# compound miter



## NittanyNation (Apr 26, 2012)

hey guys question about compound miter cuts. i am installing chair rail throughout a hosue, client wants chair rail on every wall. my question is when coming down the stairs how do i then make a miter to run horiztal. the chair rail on the stair wall will be at 42 degrees, and i want to make a 90 degree turn and run chair horiztal through the foire. what angles should i be cutting, also how did you come up with the angles to cut, if it is even possible. thanks for everyones help.


----------



## cabinetman (Jul 5, 2007)

This thread may be of some help:
http://www.woodworkingtalk.com/f17/panel-molding-help-18070/









 







.


----------



## imdskydiver (Apr 26, 2012)

21 degrees.


----------



## jlord (Feb 1, 2010)

Cut it laying flat on the saw & not up against the fence like your other miters.


----------



## NittanyNation (Apr 26, 2012)

cabinetman said:


> This thread may be of some help:
> http://www.woodworkingtalk.com/f17/panel-molding-help-18070/
> 
> 
> ...


 ok, i checked the link and if i understood correctly. i run my chair rail down the stair wall at 42 degrees mitering it so that it will end perpendicular to the corner then miter the corner as usual.
so it will be a 3 piece installation (1. stair wall 2. short piece perpendicular to corner 3. normal chair rail into foire)

thanks for everyones help


----------



## cabinetman (Jul 5, 2007)

You can do simple joints for transitional angles without determining the angle.

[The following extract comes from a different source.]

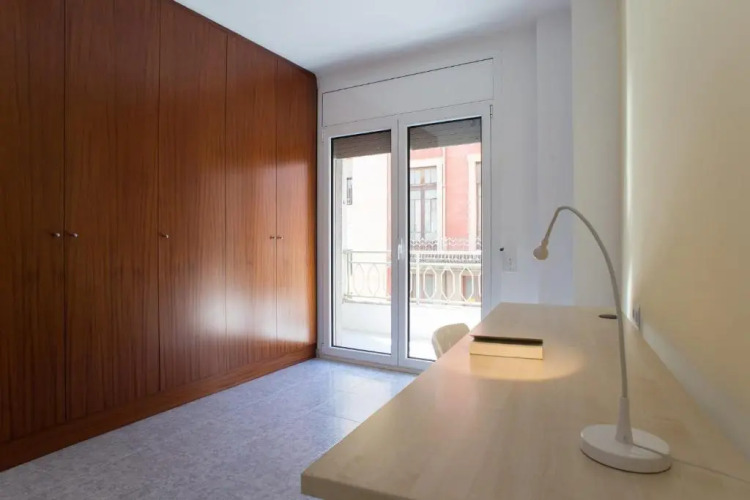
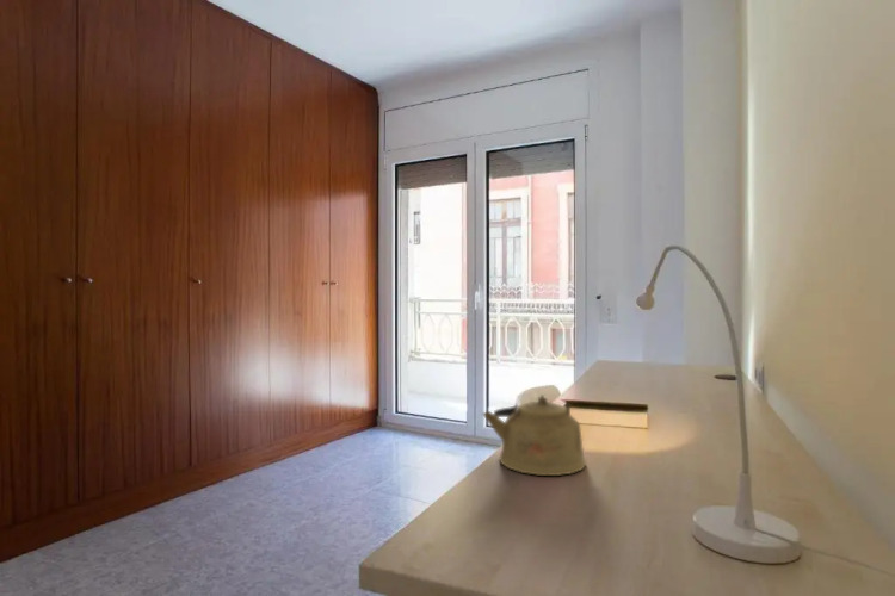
+ kettle [481,393,587,477]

From the link I gave you, post #8..._Back in the stone age before fancy SCMS's and CMS's, on the job there may have been a wood miter box if I was lucky. I remember doing similar figuring and cuts but more simply by just laying out the pieces and drawing a bisecting line for the cut. Then have a go at it with a backsaw._

The idea is to lay the two pieces the way they go, and strike a line to incorporate the width of the pieces, and cut.










 







.


----------



## imdskydiver (Apr 26, 2012)

I would use a construction calculator if I were you. Enter rise , then run ,push the diagonal button , it will give you the length of the rake. Level angle and vertical angle. $20.00 for your iPhone. If you are trying to put chair rail down the stairs and turn directly into a 90* angle you will never get the miters to match up. You need to transition to a level cut first. In that case a 21* angle. Hopefully I am not completely missing your point.


----------



## firehawkmph (Apr 26, 2008)

I do like Cabbie mentioned. Layout each piece one at a time on the wall. Draw a pencil line on top and bottom edge. Connect the dots at the intersection and transfer angle over to saw using a protractor. Keep it simple, no batteries needed.:laughing: 
Mike Hawkins


----------



## Hammer1 (Aug 1, 2010)

It's a lot easier to return level around the corner a short distance then cut an angle to match the slope of the stair.


----------



## NittanyNation (Apr 26, 2012)

alright guys i got, thanks for everyones input. just not sure how pleasing to the eye it will be having chair rail at different heights on walls, they are interupted by a doorway at bottom of stairs. if i level last part on the stair wall in will be about 4 inches higher than other side of doorway. not really thrilled about that.


----------



## imdskydiver (Apr 26, 2012)

You could always cut the chair rail short of the corner and miter it straight down before transitioning it to a level cut at the same height as the rest of your chair rail.


----------



## Hammer1 (Aug 1, 2010)

You can't make an angle cut match with a 90 degree cut by using a compound cut. The length of the angle will be longer than a 90 degree cut whether that is a 45 or not. The profiles won't match up. Angles need to be bisected in order to match. Using a transition is the only practical way to make your moldings come out even. You can use a transition on both ends, similar to this picture of window trim.


----------



## BWSmith (Aug 24, 2010)

Hammer's "length of angle"...is an extremely important concept to study and fully understand.Its not just about trim and moulds.It is used in lay-out work on alot of things.BW


----------